Reproduce exactly the lines from the one containing "direction auto: 540000 -> 354874" through the end of the listing, minus the pictures.

::::

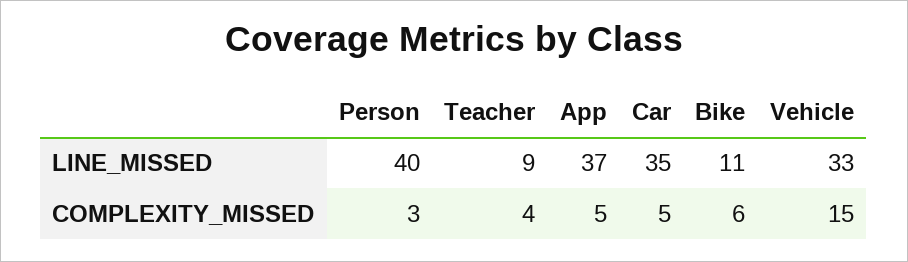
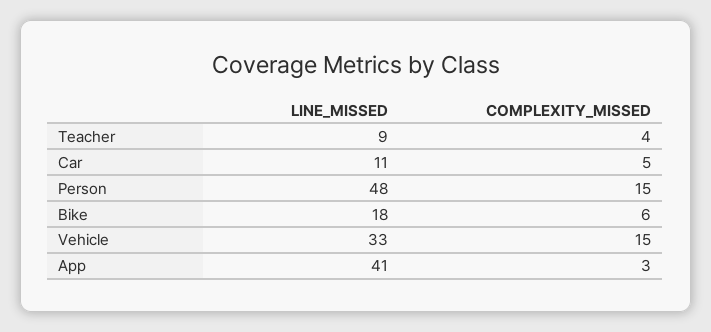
Person, LINE_MISSED: 40 -> 48
App, LINE_MISSED: 37 -> 41
Car, LINE_MISSED: 35 -> 11
Bike, LINE_MISSED: 11 -> 18
Person, COMPLEXITY_MISSED: 3 -> 15
App, COMPLEXITY_MISSED: 5 -> 3

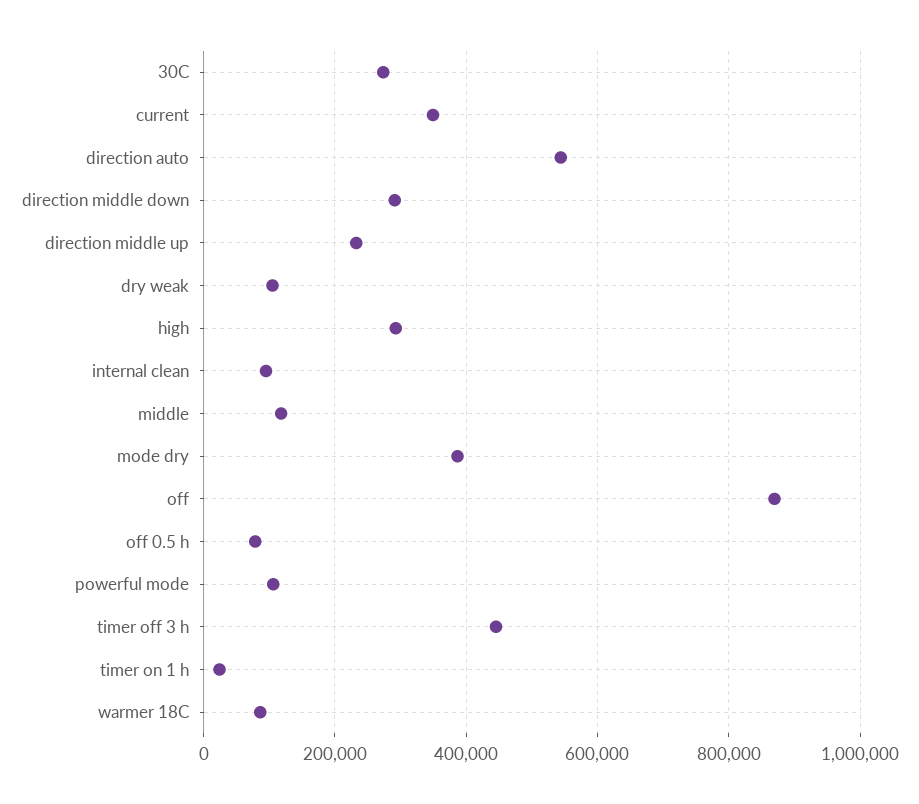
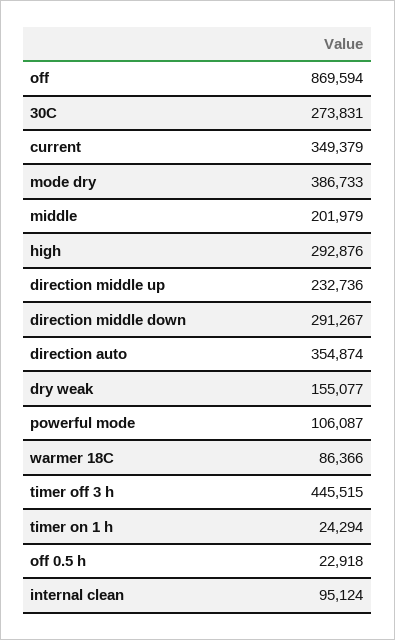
direction auto: 540000 -> 354874
dry weak: 100000 -> 155077
middle: 120000 -> 201979
off 0.5 h: 80000 -> 22918

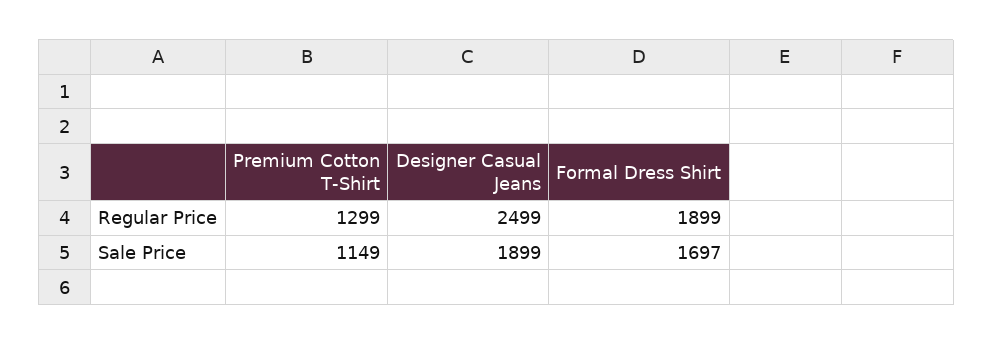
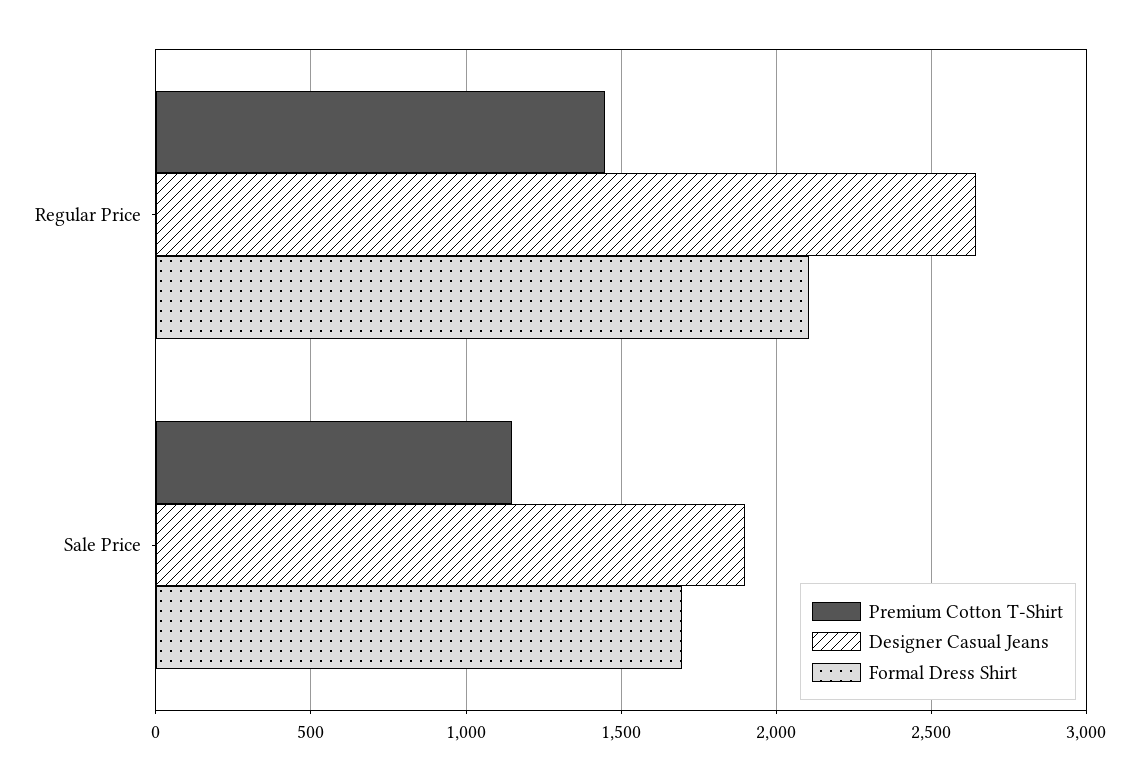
Premium Cotton T-Shirt, Regular Price: 1299 -> 1450
Designer Casual Jeans, Regular Price: 2499 -> 2650
Formal Dress Shirt, Regular Price: 1899 -> 2100

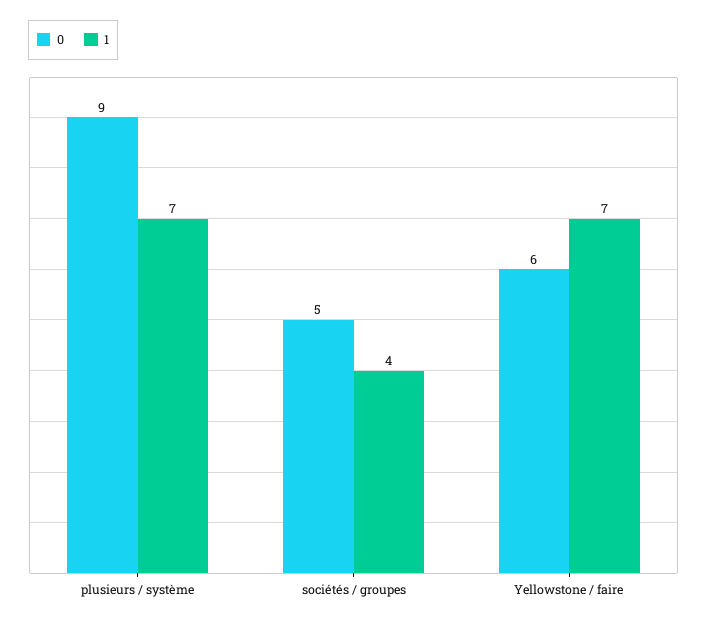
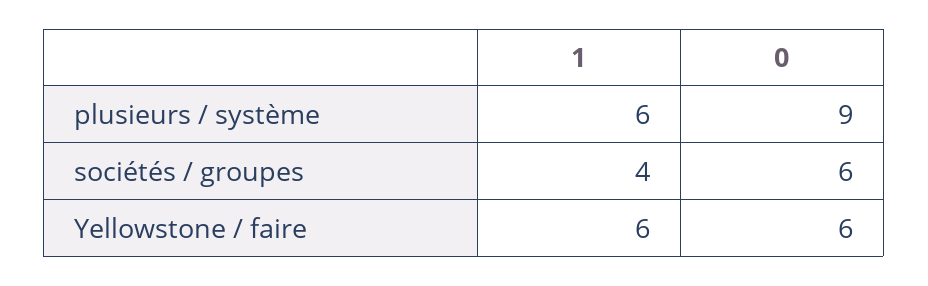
1, plusieurs / système: 7 -> 6
0, sociétés / groupes: 5 -> 6
1, Yellowstone / faire: 7 -> 6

::::

# [RESPONSE TO THE EXERCISE]
direction auto: 540000 -> 354874
dry weak: 100000 -> 155077
middle: 120000 -> 201979
off 0.5 h: 80000 -> 22918

Premium Cotton T-Shirt, Regular Price: 1299 -> 1450
Designer Casual Jeans, Regular Price: 2499 -> 2650
Formal Dress Shirt, Regular Price: 1899 -> 2100

1, plusieurs / système: 7 -> 6
0, sociétés / groupes: 5 -> 6
1, Yellowstone / faire: 7 -> 6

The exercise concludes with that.